* _Aim of the exercise_: The lines to copy from the data below are those that hold the string "performance".

--- START ---

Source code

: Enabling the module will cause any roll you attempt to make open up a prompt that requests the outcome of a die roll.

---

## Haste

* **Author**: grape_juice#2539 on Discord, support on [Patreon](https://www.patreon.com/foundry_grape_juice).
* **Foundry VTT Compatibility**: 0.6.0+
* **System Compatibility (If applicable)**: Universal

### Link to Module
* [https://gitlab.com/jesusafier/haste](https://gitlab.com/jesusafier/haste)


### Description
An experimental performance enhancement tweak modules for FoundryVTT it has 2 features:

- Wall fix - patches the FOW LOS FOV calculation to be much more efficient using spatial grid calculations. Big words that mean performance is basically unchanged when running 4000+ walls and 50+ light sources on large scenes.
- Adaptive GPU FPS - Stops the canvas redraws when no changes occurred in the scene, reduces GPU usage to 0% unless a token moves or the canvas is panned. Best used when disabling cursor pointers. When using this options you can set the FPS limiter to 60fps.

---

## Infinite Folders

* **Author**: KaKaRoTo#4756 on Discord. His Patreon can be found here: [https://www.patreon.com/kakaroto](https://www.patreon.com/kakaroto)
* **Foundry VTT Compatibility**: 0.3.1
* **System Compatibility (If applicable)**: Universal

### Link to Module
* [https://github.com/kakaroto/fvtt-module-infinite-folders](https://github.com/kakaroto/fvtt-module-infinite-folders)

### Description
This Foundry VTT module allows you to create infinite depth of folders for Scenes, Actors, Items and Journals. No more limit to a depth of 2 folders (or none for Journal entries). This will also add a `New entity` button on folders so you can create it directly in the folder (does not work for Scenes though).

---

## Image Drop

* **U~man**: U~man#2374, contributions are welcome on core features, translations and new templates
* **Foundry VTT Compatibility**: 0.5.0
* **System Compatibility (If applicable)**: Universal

--- END ---

* _Response area_:
An experimental performance enhancement tweak modules for FoundryVTT it has 2 features:
- Wall fix - patches the FOW LOS FOV calculation to be much more efficient using spatial grid calculations. Big words that mean performance is basically unchanged when running 4000+ walls and 50+ light sources on large scenes.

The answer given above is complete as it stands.